**THE DATA**

══════

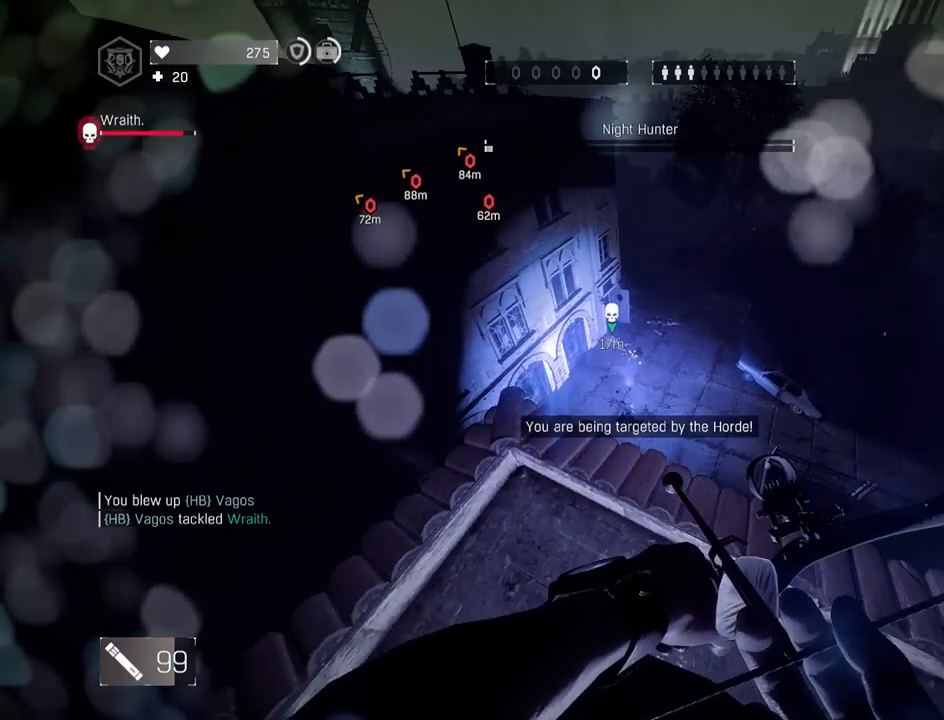
{"keys": [], "mouse": [], "mouse_move": "still", "events": [[83, "q", "up"], [83, "z", "up"], [167, "shift", "up"]]}
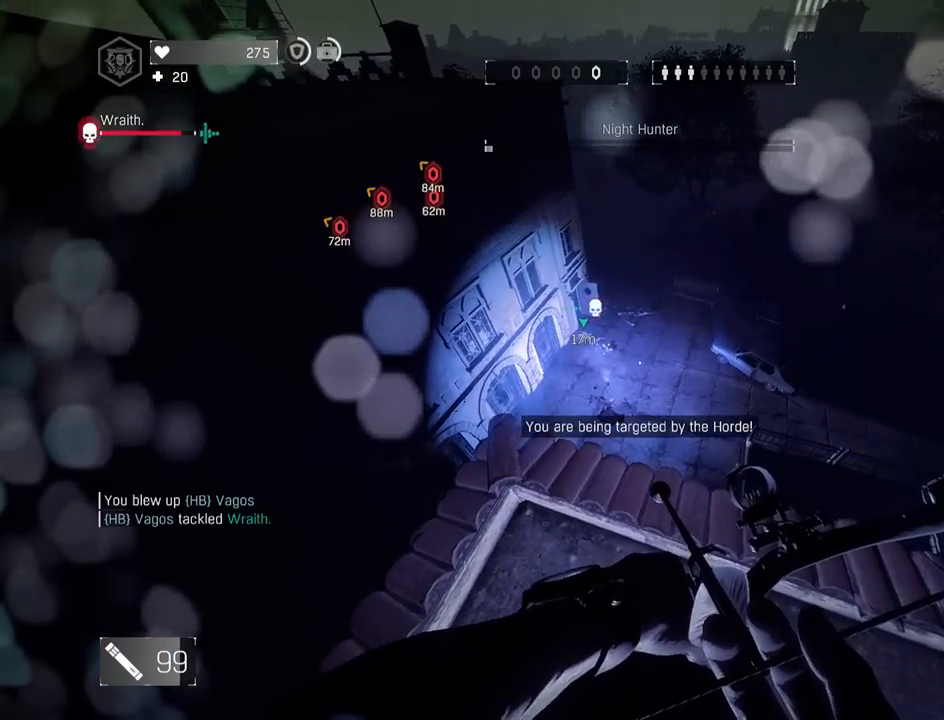
{"keys": [], "mouse": [], "mouse_move": "still", "events": [[283, "d", "down"], [467, "d", "up"]]}
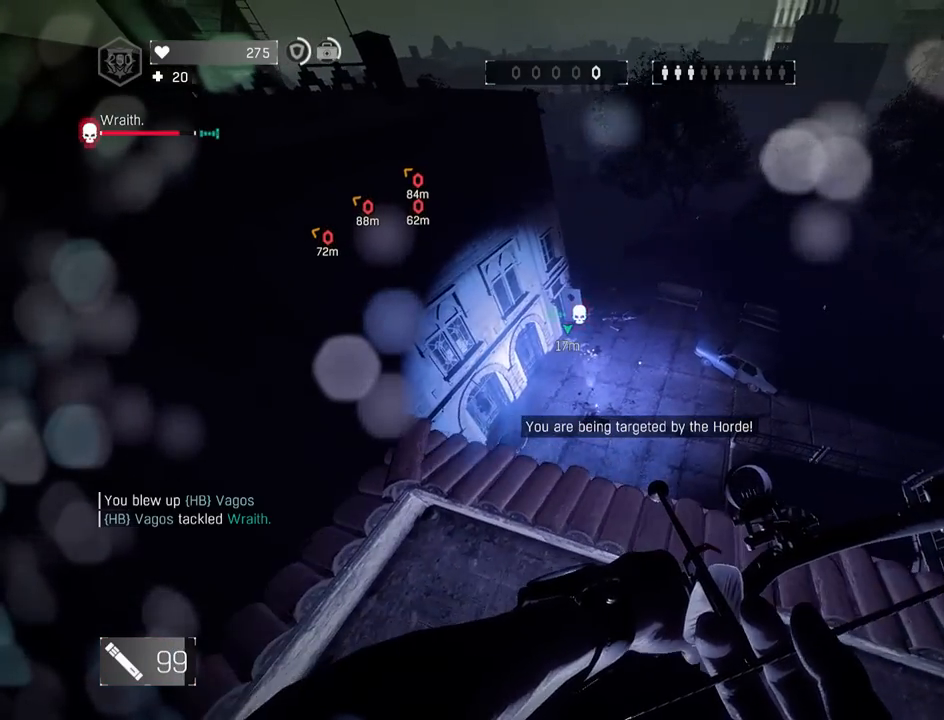
{"keys": ["4"], "mouse": [], "mouse_move": "still", "events": [[483, "4", "down"]]}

══════

**TASK BRIEF**
The pictures stay out; copy the rest of the data word for word.

**SOLUTION TO THE EXERCISE**
{"keys": [], "mouse": [], "mouse_move": "still", "events": [[83, "q", "up"], [83, "z", "up"], [167, "shift", "up"]]}
{"keys": [], "mouse": [], "mouse_move": "still", "events": [[283, "d", "down"], [467, "d", "up"]]}
{"keys": ["4"], "mouse": [], "mouse_move": "still", "events": [[483, "4", "down"]]}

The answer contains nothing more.